Neither of these is a God-of-the-gaps argument, because they add explanatory power. What didn’t make sense before, now does. Likewise with my model: I’m not just saying that I can’t make sense of things otherwise, I’m saying ‘here’s a way to make sense of things’. It might not be the right way, and it may not be the only way, and ways may exist that don’t make use of non-structural properties, but this is the best shot I could give it.

No, that’s not at all what I’m doing. The logic is the following. If it were impossible for humans to do x, then no human would be able to do x. One human can do x. Consequently, it’s not impossible (i.e. it is possible) for humans to do x.

This neither requires not implies that there is more than one human able to do x.

I’m going to state this once more, and then stop beating my head against this wall.

One human can do something. It doesn’t follow that there are multiple humans beyond the one you’ve observed that can do it without additional evidence. The question is very relevant for how you gather such evidence and interpret it. When it comes down to it, you have only directly observed this thinking, modelling, and subjective experience, in ONE human. Yourself. Nobody else. Everything else you believe you know about the subjective experience of other humans is inference.
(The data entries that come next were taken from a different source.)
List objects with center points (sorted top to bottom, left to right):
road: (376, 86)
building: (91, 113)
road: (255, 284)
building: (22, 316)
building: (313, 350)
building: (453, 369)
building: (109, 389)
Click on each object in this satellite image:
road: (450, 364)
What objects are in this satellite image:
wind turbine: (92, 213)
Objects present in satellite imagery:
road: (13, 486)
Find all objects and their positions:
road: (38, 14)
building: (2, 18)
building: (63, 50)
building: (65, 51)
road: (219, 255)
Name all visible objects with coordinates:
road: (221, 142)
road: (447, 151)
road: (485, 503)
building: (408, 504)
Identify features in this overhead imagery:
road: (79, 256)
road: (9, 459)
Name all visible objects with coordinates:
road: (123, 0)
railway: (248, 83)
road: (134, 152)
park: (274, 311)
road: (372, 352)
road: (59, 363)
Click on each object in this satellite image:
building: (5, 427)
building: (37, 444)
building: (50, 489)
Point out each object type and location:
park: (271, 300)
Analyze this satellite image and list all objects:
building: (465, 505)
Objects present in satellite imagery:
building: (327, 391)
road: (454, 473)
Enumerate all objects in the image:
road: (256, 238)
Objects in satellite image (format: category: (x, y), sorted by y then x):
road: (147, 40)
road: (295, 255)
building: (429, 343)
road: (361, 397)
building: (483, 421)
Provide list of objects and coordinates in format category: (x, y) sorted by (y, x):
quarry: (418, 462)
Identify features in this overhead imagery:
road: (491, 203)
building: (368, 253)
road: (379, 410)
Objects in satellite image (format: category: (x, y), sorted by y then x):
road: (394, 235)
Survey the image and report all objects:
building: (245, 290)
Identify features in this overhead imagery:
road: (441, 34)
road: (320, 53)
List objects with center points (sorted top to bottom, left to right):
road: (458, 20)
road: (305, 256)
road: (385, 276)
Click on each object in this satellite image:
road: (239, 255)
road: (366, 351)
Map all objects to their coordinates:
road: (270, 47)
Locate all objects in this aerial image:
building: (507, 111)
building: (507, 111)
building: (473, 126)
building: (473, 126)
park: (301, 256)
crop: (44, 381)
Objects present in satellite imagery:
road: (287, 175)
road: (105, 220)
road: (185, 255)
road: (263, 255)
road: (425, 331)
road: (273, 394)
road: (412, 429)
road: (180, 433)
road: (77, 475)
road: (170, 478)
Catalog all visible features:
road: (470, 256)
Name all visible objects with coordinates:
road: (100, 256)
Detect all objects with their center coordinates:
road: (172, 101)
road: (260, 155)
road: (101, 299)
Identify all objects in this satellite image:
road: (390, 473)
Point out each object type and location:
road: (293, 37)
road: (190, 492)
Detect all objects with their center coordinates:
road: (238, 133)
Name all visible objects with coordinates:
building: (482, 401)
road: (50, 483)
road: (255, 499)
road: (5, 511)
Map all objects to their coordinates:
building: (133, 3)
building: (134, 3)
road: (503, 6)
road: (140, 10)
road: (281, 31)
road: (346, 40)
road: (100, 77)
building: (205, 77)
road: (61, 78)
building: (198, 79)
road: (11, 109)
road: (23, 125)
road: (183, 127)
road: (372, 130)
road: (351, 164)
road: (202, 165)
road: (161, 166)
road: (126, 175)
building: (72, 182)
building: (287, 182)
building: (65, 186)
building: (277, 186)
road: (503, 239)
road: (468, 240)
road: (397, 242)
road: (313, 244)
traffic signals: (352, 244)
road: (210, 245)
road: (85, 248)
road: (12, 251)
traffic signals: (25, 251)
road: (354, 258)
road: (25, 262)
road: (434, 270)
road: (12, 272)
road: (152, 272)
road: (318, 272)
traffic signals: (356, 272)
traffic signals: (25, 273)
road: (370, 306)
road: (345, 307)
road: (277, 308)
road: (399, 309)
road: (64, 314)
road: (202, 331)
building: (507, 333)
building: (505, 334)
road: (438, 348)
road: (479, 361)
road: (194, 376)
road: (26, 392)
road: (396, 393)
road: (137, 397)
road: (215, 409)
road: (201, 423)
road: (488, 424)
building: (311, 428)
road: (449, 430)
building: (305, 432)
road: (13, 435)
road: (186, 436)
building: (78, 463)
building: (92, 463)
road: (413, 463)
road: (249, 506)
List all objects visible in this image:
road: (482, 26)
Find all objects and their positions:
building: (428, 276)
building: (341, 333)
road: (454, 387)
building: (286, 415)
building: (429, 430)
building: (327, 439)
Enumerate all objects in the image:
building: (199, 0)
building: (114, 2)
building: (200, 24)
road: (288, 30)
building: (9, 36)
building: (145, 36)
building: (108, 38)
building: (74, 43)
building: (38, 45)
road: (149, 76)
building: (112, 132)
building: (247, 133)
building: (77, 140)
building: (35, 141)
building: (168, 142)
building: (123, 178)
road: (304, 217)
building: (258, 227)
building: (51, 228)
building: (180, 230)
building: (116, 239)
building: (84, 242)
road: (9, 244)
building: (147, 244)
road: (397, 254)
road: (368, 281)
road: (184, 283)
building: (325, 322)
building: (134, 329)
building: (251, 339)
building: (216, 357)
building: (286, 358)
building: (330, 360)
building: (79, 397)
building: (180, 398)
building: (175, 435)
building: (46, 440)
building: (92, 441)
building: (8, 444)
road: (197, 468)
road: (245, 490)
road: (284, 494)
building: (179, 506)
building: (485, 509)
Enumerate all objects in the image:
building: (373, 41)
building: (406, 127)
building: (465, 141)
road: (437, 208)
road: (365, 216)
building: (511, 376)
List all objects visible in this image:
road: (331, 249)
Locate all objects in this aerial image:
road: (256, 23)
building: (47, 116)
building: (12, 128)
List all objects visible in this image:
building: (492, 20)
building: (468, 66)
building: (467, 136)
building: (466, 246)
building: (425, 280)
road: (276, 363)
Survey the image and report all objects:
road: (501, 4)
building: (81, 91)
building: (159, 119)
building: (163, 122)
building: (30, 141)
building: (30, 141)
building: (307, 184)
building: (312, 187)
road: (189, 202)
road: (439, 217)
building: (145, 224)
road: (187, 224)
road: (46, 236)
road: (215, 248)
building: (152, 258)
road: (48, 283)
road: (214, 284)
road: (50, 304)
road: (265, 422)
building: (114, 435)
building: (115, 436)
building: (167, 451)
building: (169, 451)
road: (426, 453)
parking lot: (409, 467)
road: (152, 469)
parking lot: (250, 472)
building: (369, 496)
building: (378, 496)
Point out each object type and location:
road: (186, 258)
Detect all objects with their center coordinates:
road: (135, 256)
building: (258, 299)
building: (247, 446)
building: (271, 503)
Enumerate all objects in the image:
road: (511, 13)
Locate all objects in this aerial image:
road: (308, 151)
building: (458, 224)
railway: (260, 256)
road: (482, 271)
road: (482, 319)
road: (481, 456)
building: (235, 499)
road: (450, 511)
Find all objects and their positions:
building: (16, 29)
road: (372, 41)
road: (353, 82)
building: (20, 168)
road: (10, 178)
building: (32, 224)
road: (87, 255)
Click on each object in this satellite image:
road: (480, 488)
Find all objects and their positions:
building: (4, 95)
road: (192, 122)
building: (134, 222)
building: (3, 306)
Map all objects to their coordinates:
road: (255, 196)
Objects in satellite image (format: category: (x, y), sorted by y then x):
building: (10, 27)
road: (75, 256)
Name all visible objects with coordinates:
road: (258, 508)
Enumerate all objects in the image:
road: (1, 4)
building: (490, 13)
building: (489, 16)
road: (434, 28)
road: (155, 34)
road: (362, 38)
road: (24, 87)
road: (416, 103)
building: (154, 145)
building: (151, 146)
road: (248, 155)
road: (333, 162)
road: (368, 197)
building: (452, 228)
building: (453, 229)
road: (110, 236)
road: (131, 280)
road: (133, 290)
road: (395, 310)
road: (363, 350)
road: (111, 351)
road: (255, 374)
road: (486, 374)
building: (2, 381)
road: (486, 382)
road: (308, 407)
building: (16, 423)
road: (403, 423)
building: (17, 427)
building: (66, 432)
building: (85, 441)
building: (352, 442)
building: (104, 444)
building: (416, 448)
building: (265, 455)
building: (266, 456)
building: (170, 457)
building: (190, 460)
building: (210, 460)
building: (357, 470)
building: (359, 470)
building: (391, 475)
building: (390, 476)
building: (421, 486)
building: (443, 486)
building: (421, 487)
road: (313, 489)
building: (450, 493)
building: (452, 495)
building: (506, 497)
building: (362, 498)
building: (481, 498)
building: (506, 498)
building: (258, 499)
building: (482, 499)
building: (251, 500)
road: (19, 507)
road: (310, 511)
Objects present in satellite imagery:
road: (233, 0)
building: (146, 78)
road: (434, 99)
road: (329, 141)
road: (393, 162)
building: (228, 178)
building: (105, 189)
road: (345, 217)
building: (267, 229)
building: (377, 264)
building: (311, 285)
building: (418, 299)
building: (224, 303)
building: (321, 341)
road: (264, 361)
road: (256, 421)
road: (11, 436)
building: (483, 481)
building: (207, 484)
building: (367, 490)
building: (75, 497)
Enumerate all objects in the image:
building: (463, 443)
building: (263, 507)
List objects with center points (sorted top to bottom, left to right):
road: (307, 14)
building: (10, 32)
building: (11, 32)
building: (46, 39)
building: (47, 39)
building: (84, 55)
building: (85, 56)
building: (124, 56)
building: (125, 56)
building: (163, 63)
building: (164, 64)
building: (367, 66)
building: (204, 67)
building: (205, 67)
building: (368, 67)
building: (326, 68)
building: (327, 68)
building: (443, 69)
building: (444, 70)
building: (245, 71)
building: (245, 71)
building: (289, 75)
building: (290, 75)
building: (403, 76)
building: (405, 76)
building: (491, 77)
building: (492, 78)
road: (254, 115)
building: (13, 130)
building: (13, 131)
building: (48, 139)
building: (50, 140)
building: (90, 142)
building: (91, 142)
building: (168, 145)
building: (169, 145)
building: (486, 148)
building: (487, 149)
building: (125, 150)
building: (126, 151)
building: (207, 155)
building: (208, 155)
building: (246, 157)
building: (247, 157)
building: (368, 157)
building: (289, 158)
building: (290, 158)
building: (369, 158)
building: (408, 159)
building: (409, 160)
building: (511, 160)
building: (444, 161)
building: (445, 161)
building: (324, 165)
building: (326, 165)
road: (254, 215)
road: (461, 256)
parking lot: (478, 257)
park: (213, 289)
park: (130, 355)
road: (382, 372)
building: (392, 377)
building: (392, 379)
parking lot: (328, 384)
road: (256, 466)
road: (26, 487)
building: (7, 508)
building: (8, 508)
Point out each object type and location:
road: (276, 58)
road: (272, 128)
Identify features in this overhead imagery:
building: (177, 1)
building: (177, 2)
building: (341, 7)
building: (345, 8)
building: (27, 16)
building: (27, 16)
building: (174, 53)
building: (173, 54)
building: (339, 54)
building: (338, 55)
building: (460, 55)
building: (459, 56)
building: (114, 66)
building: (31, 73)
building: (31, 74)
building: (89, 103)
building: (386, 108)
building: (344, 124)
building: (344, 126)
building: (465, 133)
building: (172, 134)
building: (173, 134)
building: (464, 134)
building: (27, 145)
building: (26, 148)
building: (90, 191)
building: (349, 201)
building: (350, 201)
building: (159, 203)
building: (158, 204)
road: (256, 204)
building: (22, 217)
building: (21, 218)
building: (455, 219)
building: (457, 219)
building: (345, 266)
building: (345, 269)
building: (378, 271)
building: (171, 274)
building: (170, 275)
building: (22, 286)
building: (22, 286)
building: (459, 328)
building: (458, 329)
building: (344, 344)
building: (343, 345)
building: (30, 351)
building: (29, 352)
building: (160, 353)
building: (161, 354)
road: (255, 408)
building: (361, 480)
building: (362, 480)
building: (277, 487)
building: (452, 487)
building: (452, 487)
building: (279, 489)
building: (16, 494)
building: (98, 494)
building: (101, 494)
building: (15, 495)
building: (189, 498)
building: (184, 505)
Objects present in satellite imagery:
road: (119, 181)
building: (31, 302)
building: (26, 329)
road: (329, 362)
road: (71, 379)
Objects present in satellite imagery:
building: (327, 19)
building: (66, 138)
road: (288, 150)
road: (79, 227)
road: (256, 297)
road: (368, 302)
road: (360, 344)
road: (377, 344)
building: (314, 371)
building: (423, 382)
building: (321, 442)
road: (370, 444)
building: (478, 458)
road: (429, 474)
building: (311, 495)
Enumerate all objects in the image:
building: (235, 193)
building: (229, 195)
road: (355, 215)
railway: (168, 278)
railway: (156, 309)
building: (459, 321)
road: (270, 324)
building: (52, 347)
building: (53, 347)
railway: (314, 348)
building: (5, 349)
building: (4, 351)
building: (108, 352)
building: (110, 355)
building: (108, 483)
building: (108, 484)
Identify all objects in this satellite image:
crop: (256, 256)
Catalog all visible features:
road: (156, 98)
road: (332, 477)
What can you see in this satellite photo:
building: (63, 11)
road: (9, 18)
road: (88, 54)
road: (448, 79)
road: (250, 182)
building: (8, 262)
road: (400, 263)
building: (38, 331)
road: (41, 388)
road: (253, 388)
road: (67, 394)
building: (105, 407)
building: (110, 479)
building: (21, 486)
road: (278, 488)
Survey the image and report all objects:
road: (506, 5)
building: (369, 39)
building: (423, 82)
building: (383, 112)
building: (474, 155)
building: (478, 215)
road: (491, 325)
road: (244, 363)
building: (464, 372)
To clarify again, that’s not a claim I’m making. I’m talking about modalities, not actualities—that something is possible for a group of entities does not entail that it is actual for any, much less actual of more than one entity. For instance, it is possible for humans to grow to 2.72 m. We know this because Robert Wadlow actually grew to that height. But that this is possible for humans does not mean that there were more than one human that reached that height, nor that there are currently any. Indeed, even before Wadlow grew to this size, when nobody in history (to our knowledge) had done so, it was possible for humans to grow to that height: if it had been impossible, Wadlow could not have done so.

So no, I’m not claiming from my self-observation that there is any human besides myself that has access to their subjective experience. But the fact that I do means that it must be possible for humans to do so: otherwise, I couldn’t do it.

You mean Neptune, of course.

One more planet among several was hardly a stretch. A prediction was made, observations were performed, and the planet was found. Just as it should be.

Dark matter is in a weaker position than Neptune ever was, given that its nature is unknown, but ultimately it will succeed or fail based on empirical measurements.

I’m not going to go full Popper and say that falsifiability is the end-all-be-all of all knowledge, but statements about the nature of reality need to be tested somehow, and not just through self-consistency. And unlike the perturbation of the orbits or galactic rotation curves, it’s not obvious that there’s a problem that needs to be solved.

And why is “humans” a relevant group of entities? Why not, for instance, “conversationalists”? You could just as well say “One conversationalist has this capability, therefore this capability is possible for conversationalists”, and thereby include ChatGPT in your category.